Wordsmith Interview – Alex Ender

Alex Ender

Age: 28

Location: Gainesville, FL.

Education: B.A. in English (University of North Florida, 2014). MFA Creative Writing, Fiction (University of Florida, 2018).

The Writer

Do you have a specific writing style?
I think in long, complicated sentences. With fiction, I attempt to lessen my natural verbosity: give me simplicity and directness. I used to think that the right readers would unravel my complexity and understand me. Wrong. I have to provide the gaps for others to fall into, not dig out of.

I prefer nameless subjects; verbs need to be the standout words, even when they are nouns or adjectives and unused before.
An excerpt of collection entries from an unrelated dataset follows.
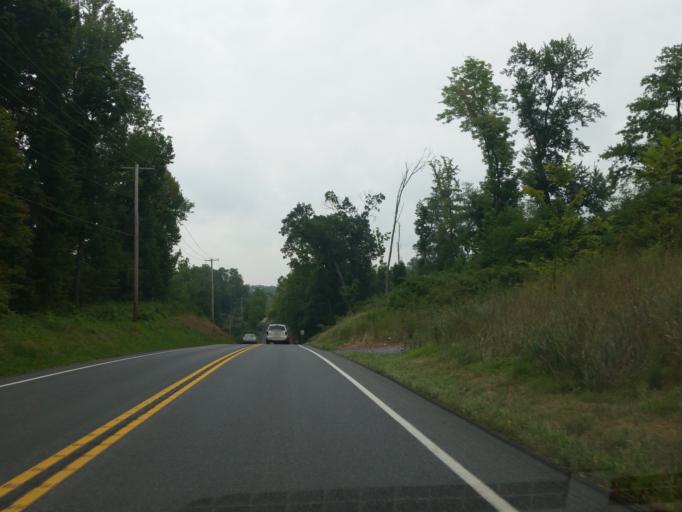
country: US
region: Pennsylvania
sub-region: Lancaster County
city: Brickerville
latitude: 40.2389
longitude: -76.2985
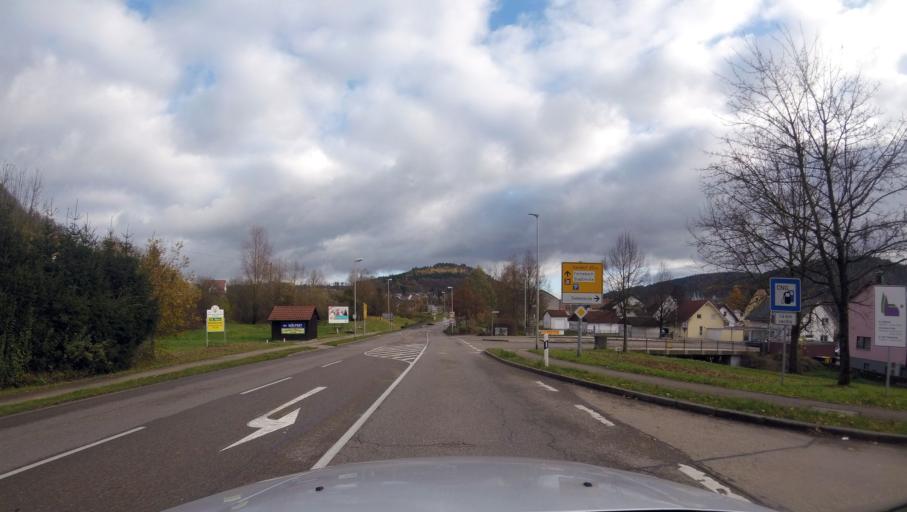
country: DE
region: Baden-Wuerttemberg
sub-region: Regierungsbezirk Stuttgart
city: Murrhardt
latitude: 48.9833
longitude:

I beckon “The Sentence is a Lonely Place,” where Gary Lutz has theorized precisely in these ways.

I am a glutton for invoking titles. I often have 4-5 established titles in mind at all times. The title contains the big picture; nothing matters more to an Aquarius.
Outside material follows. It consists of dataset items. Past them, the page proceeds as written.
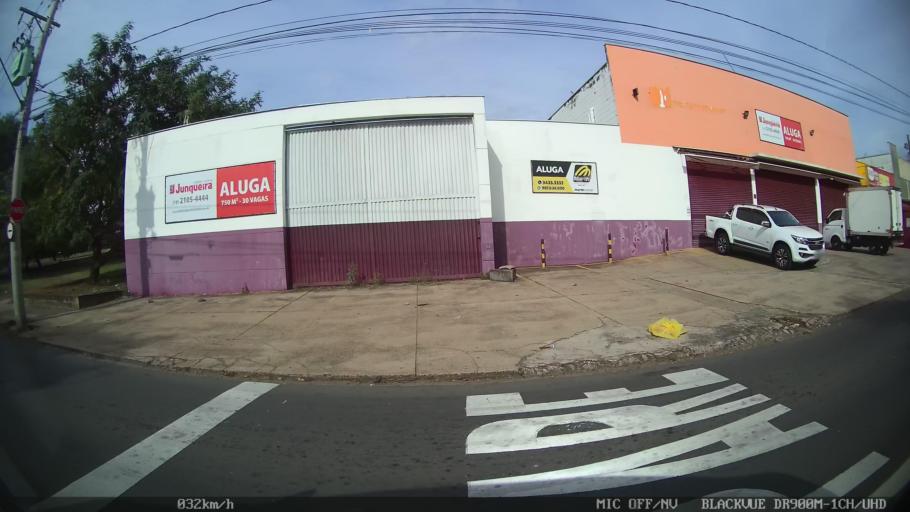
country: BR
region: Sao Paulo
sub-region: Piracicaba
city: Piracicaba
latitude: -22.7452
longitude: -47.6317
Everyone in the story is insignificant to me, and only what happens in the spaces between them matter. Places, however, are protagonists I can get behind. They hold all of the animals. That’s all we are.

Do you see writing as a career?
I could impart in other career-driven ways, sure, but why? Writing is the only immortality, as far as “humanity” goes. If a generation a thousand years from now is wanting to translate even a line of what I’ve thought or use it in context of their present, a lifetime of achievement is accomplished. Anyone praising me in the same vein in the here and now will help me move along, maybe cut me a check. That’s all ideology, but where else can you live as a dreamer? I see no future in industries or economies, but the ability to write well. The want to live in someone else’s mind will always be warranted as well.

The Work

Tell us about your work in Crack the Spine.
“We Are Evergreen” is derivative of many spaces, the most obvious being a cemetery. Evergreen Cemetery of Jacksonville, FL is the fictionalized base.

What inspired this work?
If anyone is familiar with the South Korean neo-noir film Oldboy, they may recognize the origin of the main title; the protagonist in that film wails “We Are Evergreen” in a sobering (crying) rendition of his high school’s anthem. His voice in that scene, along with the many dynamics of that film, challenge what the quality of life is and if your identity stays more true if you die before you are corrupted.

Is there a main theme or message in this piece?
I’m always interested in the imbalance between “animals” and “humans.” A cemetery is full of “animal” life, yet when spoken of or walked through, the impression is an intense sympathy or even self-death. “We Are Evergreen” is an aim to capture the life of nature, despite the stones and bones of man.

Tell us about another project you have published or are currently working on.
I’ve done some ghostwriting and small-time published work. On the flip side, part of my new MFA candidacy at UF is to create a publishable book for a thesis. I’m brewing animal rights, astrology, Mexican/Aztec/Mayan impressions, and other left-fielding ingredients. The next three years of studying under the likes of Padgett Powell, Amy Hempel, David Leavitt, and Jill Ciment will feed into that culmination, in whatever ways they shape me. In the meantime, I will tirelessly submit to all the journals I slave over.

When can we find this work?
Ask in me three years, and I will send you a copy myself.

The Methods

What time of day or night makes you most productive as a writer?
My peak writing hours are 10 p.m. – 6 a.m. I don’t have drugs or drinking to push my writing, so sleepy delirium tends to win. In fact, most of my dreams are turned into fictions. Maybe I was sleepwriting all those times.

What are your thoughts on writing at a computer vs. writing longhand?
The great irony: my handwriting is atrocious. Typing allows me to use my native technical skills to assist myself in dry spells. Dragging a whole paragraph to form a new order is something not easily done longhand. If I could find a typewriter that doesn’t retire too early, I think that would be the medium worth using.

What is your best piece of advice on how to stay sane as a writer?
Don’t. Get crazy. Upon acceptance to MFA@FLA, the greatest writing honor of my life so far, Padgett Powell said to me, “We get plenty of what I called ‘earnests.’ I don’t want any earnests here.”

The Madness

What is your favorite book?
There is No Year, Blake Butler

What is your favorite word?
Despondent.

What’s in that cup on your desk?
Always tea. Never coffee. Maybe coconut water.

Chocolate or Vanilla?
Vanilla: in smells, tastes, humor—everything. Chocolate is lush.

Cats or Dogs?
Ayn Rand, in a letter to Cat Fancy:

I can demonstrate objectively that cats are of a great value, and the carter issue of Cat Fancy magazine can serve as part of the evidence. (“Objective” does not mean “disinterested” or indifferent; it means corresponding to the facts of reality and applies both to knowledge and to values.)

This is the only satisfying passage I’ve ever read by Ayn Rand.

Cats.

Pen or Pencil?
Death to the pencil, but perhaps not the eraser. Destruction is creation. Ink cannot change once dried, and that permanency counts for something. The only people who ask me for whiteout are over 50; I don’t trust their life decisions if they sloppily cover up words with dated tools.